Task details: From the entries below, reproduce exactly the lines from the one with "hfov_deg: 10.1" through the one with "focal_mm: 22", both included, without images.

Provided information:
--- START ---

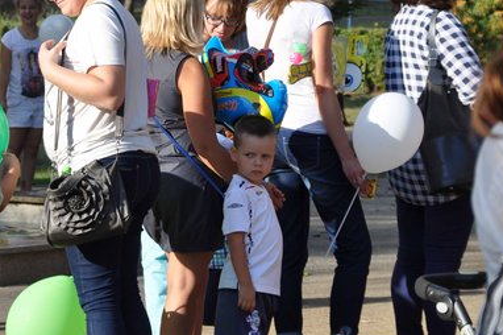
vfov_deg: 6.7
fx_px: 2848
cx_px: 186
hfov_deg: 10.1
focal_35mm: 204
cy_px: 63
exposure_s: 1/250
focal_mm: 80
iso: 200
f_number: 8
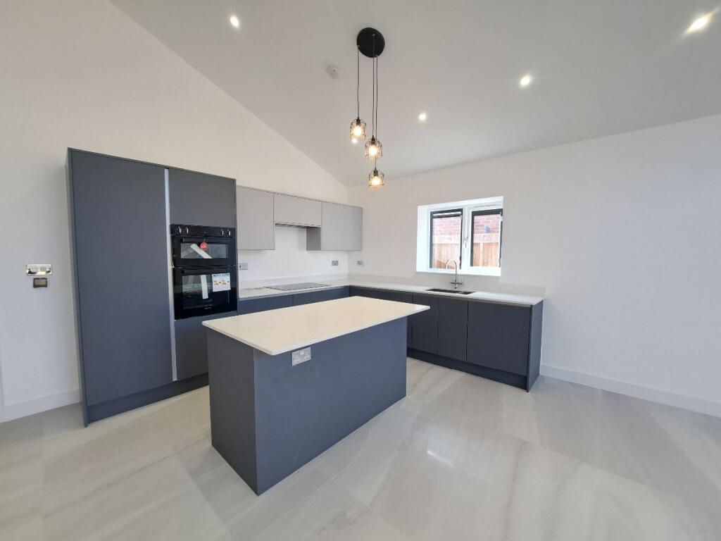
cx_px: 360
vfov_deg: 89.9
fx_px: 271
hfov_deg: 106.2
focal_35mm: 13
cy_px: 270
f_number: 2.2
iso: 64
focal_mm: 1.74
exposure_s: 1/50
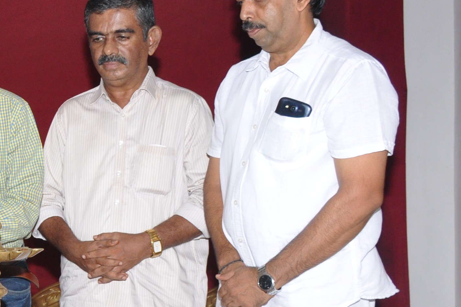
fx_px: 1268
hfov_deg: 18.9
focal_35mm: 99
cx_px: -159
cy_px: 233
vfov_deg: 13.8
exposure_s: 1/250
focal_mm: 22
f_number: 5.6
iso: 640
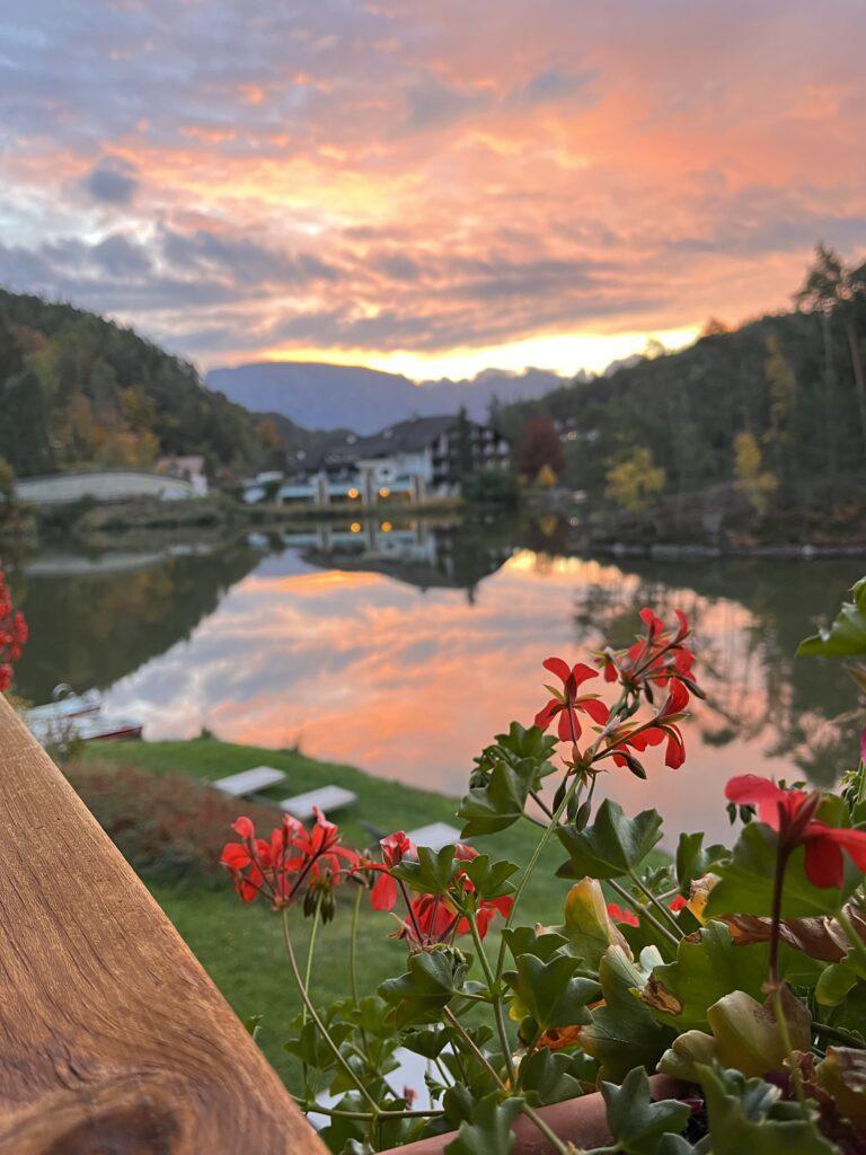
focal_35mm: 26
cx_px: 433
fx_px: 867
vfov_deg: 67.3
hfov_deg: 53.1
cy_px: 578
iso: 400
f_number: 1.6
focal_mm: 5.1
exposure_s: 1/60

--- END ---

Answer to this exercise:
hfov_deg: 10.1
focal_35mm: 204
cy_px: 63
exposure_s: 1/250
focal_mm: 80
iso: 200
f_number: 8
cx_px: 360
vfov_deg: 89.9
fx_px: 271
hfov_deg: 106.2
focal_35mm: 13
cy_px: 270
f_number: 2.2
iso: 64
focal_mm: 1.74
exposure_s: 1/50
fx_px: 1268
hfov_deg: 18.9
focal_35mm: 99
cx_px: -159
cy_px: 233
vfov_deg: 13.8
exposure_s: 1/250
focal_mm: 22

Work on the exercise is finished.